US Chilli powder is a BLEND of all different spices that you use to make the dish called Chilli. It is not just ground up chillis the way it is here. You will have to substitute a little chilli, cumin, oregano, salt, garlic and other things for the 2 Tbsp of Chilli powder, if you want to get the same flavour.

tb Wed 30-Apr-14 15:42:57

McCormicks used to do a chilli seasoning. It contained chilli powder, but also, from memory, dried bay leaf, oregano and cumin.

Might be worth looking on here to see if there's a recipe.

I can remember seeing one in the last month, but can't remember where.

Booths ditched McCormicks in favour of Schwarz, and they didn't have all the equivalent spice mixes. Really pissed me off, as my favourite chilli recipe from Robert Carrier uses chilli seasoning, and I can't find it anywhere.

vrtra Thu 01-May-14 19:57:25

I thought they called our tablespoons serving spoons after using a recipe that called for a tablespoon of baking powder and a serving spoon of cocoa powder and googling it to find out std they meant shock

Oh well that particular cake didn't come out flat which is the main thing

vrtra Thu 01-May-14 19:57:45

Std? WTF.

claraschu Thu 01-May-14 20:59:30

I have never seen "serving spoon" used in an American recipe (I'm American).
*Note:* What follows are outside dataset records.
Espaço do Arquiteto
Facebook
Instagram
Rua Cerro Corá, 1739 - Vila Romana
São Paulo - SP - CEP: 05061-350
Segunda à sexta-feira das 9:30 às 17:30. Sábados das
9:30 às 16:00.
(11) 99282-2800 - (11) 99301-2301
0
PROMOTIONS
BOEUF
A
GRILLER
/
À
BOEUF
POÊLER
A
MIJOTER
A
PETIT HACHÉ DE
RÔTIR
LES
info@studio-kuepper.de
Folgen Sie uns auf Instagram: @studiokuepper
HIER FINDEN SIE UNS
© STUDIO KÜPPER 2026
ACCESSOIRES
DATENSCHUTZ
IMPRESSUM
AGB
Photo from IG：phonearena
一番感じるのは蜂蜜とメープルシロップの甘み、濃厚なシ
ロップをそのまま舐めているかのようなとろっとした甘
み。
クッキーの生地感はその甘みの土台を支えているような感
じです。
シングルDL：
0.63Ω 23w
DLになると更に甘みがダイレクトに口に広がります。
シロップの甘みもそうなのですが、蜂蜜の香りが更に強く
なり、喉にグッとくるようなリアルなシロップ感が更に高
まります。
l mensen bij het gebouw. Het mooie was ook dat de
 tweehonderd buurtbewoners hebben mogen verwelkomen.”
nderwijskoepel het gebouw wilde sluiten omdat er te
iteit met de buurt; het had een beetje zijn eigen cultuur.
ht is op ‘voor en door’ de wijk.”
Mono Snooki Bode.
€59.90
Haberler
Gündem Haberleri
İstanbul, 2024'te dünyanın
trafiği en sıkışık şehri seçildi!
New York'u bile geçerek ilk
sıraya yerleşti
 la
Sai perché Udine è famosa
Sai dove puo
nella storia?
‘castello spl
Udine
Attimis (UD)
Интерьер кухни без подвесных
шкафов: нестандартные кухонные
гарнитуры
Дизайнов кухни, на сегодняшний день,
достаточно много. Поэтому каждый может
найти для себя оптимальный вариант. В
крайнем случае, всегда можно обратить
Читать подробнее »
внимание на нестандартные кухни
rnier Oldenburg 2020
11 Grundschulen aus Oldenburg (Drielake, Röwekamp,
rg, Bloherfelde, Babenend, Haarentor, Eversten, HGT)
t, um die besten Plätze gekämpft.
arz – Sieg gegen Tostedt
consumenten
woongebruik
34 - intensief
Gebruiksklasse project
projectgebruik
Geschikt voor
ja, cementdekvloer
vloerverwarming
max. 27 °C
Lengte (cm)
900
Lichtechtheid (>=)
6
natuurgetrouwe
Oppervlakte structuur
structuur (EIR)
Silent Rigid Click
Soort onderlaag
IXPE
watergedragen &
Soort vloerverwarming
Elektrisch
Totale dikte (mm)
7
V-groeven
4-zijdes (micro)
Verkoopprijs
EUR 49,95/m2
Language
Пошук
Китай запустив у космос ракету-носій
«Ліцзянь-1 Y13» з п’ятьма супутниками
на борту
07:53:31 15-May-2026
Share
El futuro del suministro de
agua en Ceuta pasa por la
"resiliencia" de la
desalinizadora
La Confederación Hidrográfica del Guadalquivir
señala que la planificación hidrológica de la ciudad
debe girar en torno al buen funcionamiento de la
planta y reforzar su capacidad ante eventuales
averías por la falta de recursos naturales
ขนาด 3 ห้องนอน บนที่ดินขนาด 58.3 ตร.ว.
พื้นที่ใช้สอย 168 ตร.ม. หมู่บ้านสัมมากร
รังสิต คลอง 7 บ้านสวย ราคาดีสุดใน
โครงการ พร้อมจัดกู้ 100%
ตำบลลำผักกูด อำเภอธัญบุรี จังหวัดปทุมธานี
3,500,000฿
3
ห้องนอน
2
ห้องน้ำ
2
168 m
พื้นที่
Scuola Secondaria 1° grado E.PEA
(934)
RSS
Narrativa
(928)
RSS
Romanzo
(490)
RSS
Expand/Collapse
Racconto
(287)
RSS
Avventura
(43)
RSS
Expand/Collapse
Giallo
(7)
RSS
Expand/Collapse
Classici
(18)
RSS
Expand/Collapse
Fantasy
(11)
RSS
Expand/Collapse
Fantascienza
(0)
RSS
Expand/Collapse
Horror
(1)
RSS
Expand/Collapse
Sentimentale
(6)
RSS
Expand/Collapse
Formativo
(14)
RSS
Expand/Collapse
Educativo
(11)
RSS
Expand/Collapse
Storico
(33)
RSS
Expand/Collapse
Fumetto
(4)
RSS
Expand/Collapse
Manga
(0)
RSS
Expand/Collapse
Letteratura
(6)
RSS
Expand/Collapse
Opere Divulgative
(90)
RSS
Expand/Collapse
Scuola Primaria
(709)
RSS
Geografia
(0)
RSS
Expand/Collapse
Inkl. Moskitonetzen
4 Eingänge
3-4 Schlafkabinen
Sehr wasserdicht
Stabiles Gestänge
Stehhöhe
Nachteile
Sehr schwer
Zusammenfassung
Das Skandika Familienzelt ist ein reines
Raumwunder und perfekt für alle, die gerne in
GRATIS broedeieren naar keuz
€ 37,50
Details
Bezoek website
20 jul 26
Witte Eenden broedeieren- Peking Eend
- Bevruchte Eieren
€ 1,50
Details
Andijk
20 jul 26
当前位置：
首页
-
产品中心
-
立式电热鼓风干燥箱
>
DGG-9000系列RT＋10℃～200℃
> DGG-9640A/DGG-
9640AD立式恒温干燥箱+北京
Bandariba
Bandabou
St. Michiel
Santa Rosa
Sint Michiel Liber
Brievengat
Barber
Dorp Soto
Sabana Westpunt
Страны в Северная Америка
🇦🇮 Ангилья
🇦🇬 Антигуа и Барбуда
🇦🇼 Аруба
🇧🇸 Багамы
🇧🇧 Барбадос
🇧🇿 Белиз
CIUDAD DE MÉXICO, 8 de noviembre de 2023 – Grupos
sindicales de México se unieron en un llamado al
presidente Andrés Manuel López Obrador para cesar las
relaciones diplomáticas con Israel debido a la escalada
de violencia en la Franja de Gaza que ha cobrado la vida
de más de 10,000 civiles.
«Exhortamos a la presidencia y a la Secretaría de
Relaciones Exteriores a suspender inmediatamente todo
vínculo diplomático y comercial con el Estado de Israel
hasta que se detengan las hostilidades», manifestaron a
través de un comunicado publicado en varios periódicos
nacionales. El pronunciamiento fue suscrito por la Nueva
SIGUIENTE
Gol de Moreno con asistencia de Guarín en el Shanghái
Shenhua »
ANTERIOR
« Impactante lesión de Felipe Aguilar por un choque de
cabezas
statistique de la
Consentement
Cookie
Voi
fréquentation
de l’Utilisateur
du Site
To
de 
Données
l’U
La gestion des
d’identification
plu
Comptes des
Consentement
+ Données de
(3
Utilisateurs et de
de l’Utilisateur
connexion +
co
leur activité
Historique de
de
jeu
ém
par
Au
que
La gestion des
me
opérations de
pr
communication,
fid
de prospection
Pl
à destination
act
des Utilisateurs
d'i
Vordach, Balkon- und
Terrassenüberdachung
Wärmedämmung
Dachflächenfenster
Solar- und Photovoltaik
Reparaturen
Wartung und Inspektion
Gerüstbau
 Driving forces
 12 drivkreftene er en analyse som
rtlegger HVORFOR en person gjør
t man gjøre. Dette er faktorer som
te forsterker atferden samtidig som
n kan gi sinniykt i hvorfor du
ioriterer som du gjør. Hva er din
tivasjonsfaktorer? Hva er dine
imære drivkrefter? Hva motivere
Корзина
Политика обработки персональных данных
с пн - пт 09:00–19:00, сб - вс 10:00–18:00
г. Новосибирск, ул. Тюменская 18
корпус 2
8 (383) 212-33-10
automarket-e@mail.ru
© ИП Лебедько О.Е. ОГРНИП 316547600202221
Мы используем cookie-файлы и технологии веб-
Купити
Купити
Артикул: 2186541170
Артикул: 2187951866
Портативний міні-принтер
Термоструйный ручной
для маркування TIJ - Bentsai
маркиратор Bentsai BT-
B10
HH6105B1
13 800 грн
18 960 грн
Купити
I wonder what that's about? Weird-

Definitely Tbsps are the same though

TessWysocki Sun 21-Jun-15 21:16:49

American chili powder is different than British chili powder. In the UK chili powder is just that, hot chili peppers that have been dried and ground to a powder. American chili powder is a blend of spices including things like cumin and oregano with a little bit of hot chili. I made this mistake once.